* **EXERCISE DESCRIPTION**
Begin at the line below that has "136 104 142" and stop after the line that has "542 745 573". Please restate only those lines, word for word.

Saved data entries:
= = = = = = =
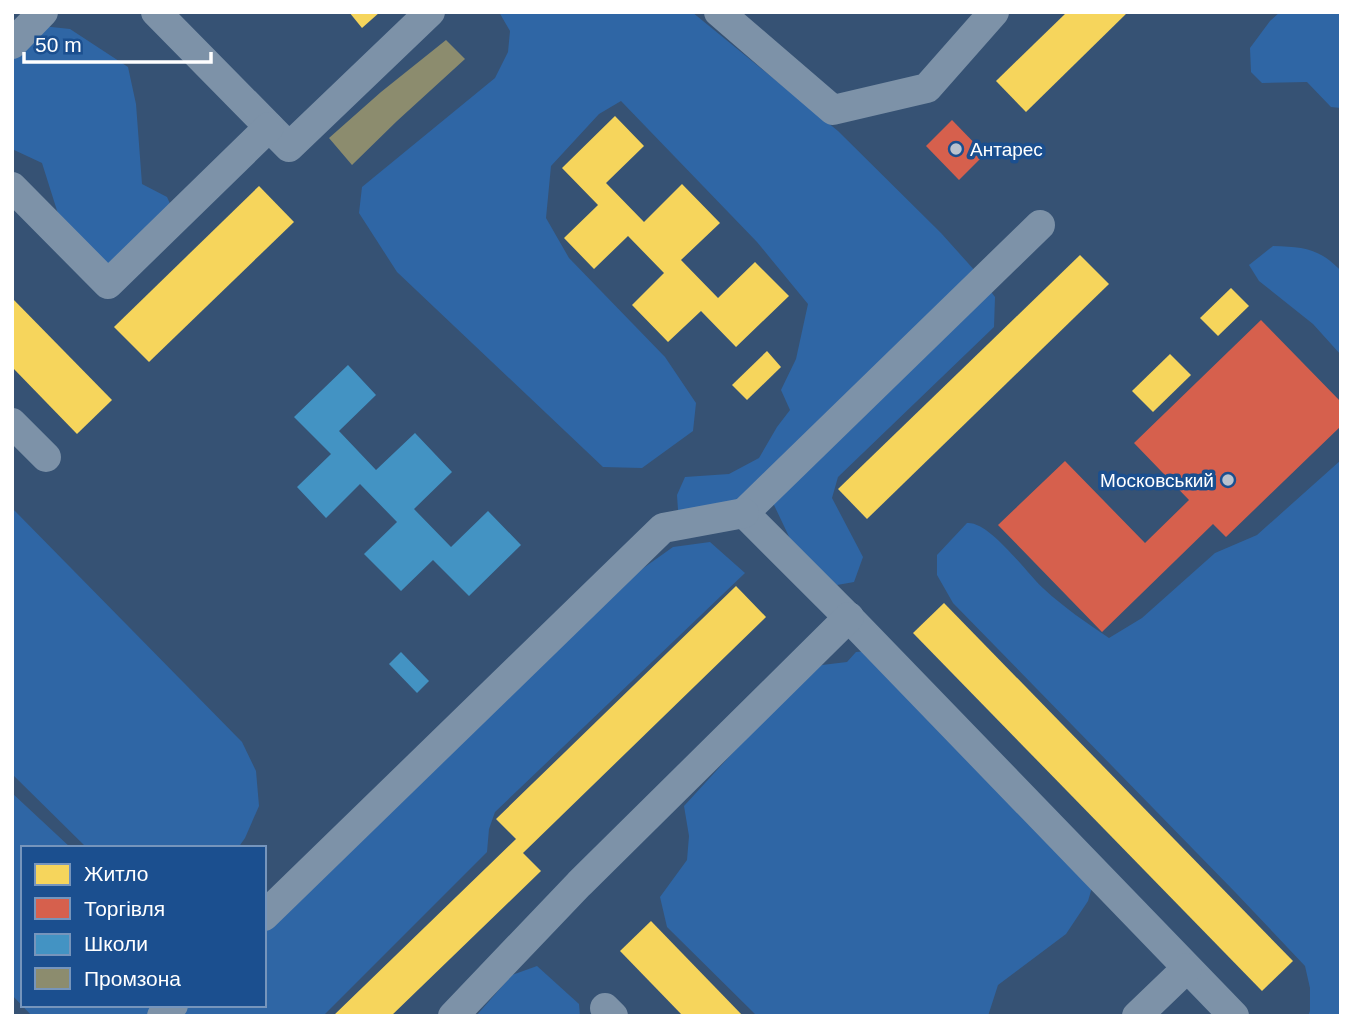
<svg xmlns="http://www.w3.org/2000/svg" width="1353" height="1028" font-family="Arial,sans-serif">
<style>
.green{fill:#2f66a5}
.homes{fill:#f6d55c}
.shops{fill:#d6604d}
.schools{fill:#4393c3}
.industry{fill:#8c8c6e}
.lines{fill:none;stroke-linecap:round;stroke-linejoin:round}
.minor{stroke:#7d92a8;stroke-width:30}
.poi-dot{fill:#b9c2ce;stroke:#1b4f8f;stroke-width:2.5}
.labels{text-anchor:middle;dominant-baseline:central;stroke-width:7;stroke-linejoin:round;paint-order:stroke}
.poi-label{font-size:19px;fill:#fff;stroke:#1b4f8f;text-anchor:start}
</style>
<rect width="100%" height="100%" fill="#365274"/>
<g class="green">
<path d="M499 12H692L838 131 941 233 976 272 995 297 994 327 838 477 832 498 863 557 854 582 837 585 793 545 774 505 678 510 677 495 685 477 729 474 759 458 777 427 790 410 781 390 796 359 808 304 757 242 621 101 599 114 551 166 546 218 569 258 665 357 696 403 693 431 642 468 603 467 397 272 359 213 362 187 495 78 508 52 510 31Z"/>
<path d="M1280 12H1341V108L1331 107 1307 82 1262 83 1251 72 1250 48 1270 21Z"/>
<path d="M42 26 70 29 128 67 136 104 142 184 167 197 172 208 115 266 95 262 60 220 42 163 12 149V54Z"/>
<path d="M1273 246C1304 247 1319 248 1341 271V355L1313 324 1259 281 1249 265Z"/>
<path d="M1341 460V1016H1308L1310 1011V988L1305 966 1235 892 953 603 937 575V555L967 523C990 521 1027 574 1044 589 1062 606 1088 624 1109 638L1142 618 1215 553 1257 535Z"/>
<path d="M12 508 242 742 256 771 259 806 245 838 238 848H87L12 774Z"/>
<path d="M710 542 745 573 495 812 489 829 487 852 323 1016H175L186 1005H264V929L611 591 673 547Z"/>
<path d="M868 651 1093 884 1088 901 1066 934 998 985 988 1016H757L667 927 660 897 687 860 689 836 684 806 804 675 822 665 847 662 856 652Z"/>
<path d="M12 793 71 848H23V1005H173L162 1016H32L12 995Z"/>
<path d="M537 966 579 1004 580 1016H476L512 975Z"/>
</g>
<g class="homes">
<path d="M349 12H380L362 28Z"/>
<path d="M1067 12H1128L1026 112 996 81Z"/>
<path d="M615 116 644 146 606 183 644 222 682 184 720 223 681 260 718 298 755 262 789 296 736 347 701 311 668 342 632 305 664 273 628 236 594 269 564 238 598 205 562 168Z"/>
<path d="M259 186 294 222 149 362 114 327Z"/>
<path d="M1080 255 1109 284 867 519 838 489Z"/>
<path d="M1231 288 1249 306 1218 336 1200 318Z"/>
<path d="M12 298 112 400 77 434 12 367Z"/>
<path d="M767 351 781 367 747 400 732 385Z"/>
<path d="M1170 354 1191 375 1153 412 1132 391Z"/>
<path d="M736 586 766 617 523 853 541 871 391 1016H333L516 839 496 819Z"/>
<path d="M944 603 1293 961 1262 991 913 633Z"/>
<path d="M651 921 743 1016H683L620 951Z"/>
</g>
<g class="shops">
<path d="M952 120 985 154 959 180 926 146Z"/>
<path d="M1261 320 1341 402V426L1226 537 1213 524 1102 632 998 525 1065 461 1145 543 1189 500 1134 443Z"/>
</g>
<g class="schools">
<path d="M348 365 376 395 339 431 376 470 415 433 452 472 414 509 451 547 488 511 521 545 469 596 433 560 401 591 364 554 397 522 360 484 326 518 297 487 331 454 294 417Z"/>
<path d="M401 652 429 681 417 693 389 664Z"/>
</g>
<path class="industry" d="M446 40 465 59 397 121 352 165 329 138 381 92Z"/>
<g class="lines">
<g class="minor">
<path d="M156 12 289 147 430 12"/>
<path d="M719 12 833 110 927 88 994 12"/>
<path d="M12 44 43 12"/>
<path d="M12 187 108 284 269 127"/>
<path d="M1040 225 744 513 854 623 1234 1016"/>
<path d="M12 423 46 457"/>
<path d="M264 916 663 528 744 513"/>
<path d="M605 1008 613 1016"/>
<path d="M162 1016 173 1005"/>
<path d="M453 1016 579 884 849 617"/>
<path d="M1137 1016 1187 968"/>
</g>
</g>
<g class="poi-dot">
<circle cx="956" cy="149" r="7"/>
<circle cx="1228" cy="480" r="7"/>
</g>
<g class="labels">
<g class="poi-label">
<text x="970" y="149">Антарес</text>
<text x="1214" y="480" text-anchor="end">Московський</text>
</g>
</g>
<rect width="1353" height="1028" fill="none" stroke="#ffffff" stroke-width="28"/>
<rect x="21" y="846" width="245" height="161" fill="#1b4f8f" stroke="#7695bc" stroke-width="2"/>
<rect x="35" y="864" width="35" height="21" fill="#f6d55c" stroke="#7695bc" stroke-width="2"/>
<text x="84" y="881" font-size="21" fill="#ffffff">Житло</text>
<rect x="35" y="898" width="35" height="21" fill="#d6604d" stroke="#7695bc" stroke-width="2"/>
<text x="84" y="916" font-size="21" fill="#ffffff">Торгівля</text>
<rect x="35" y="934" width="35" height="21" fill="#4393c3" stroke="#7695bc" stroke-width="2"/>
<text x="84" y="951" font-size="21" fill="#ffffff">Школи</text>
<rect x="35" y="968" width="35" height="21" fill="#8c8c6e" stroke="#7695bc" stroke-width="2"/>
<text x="84" y="986" font-size="21" fill="#ffffff">Промзона</text>
<path d="M24 52v10h187v-10" fill="none" stroke="#ffffff" stroke-width="3.5"/>
<text x="35" y="52" font-size="21" fill="#ffffff" stroke="#1b4f8f" stroke-width="5" paint-order="stroke">50 m</text>
</svg>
= = = = = = =
* **EXERCISE SOLUTION**
<path d="M42 26 70 29 128 67 136 104 142 184 167 197 172 208 115 266 95 262 60 220 42 163 12 149V54Z"/>
<path d="M1273 246C1304 247 1319 248 1341 271V355L1313 324 1259 281 1249 265Z"/>
<path d="M1341 460V1016H1308L1310 1011V988L1305 966 1235 892 953 603 937 575V555L967 523C990 521 1027 574 1044 589 1062 606 1088 624 1109 638L1142 618 1215 553 1257 535Z"/>
<path d="M12 508 242 742 256 771 259 806 245 838 238 848H87L12 774Z"/>
<path d="M710 542 745 573 495 812 489 829 487 852 323 1016H175L186 1005H264V929L611 591 673 547Z"/>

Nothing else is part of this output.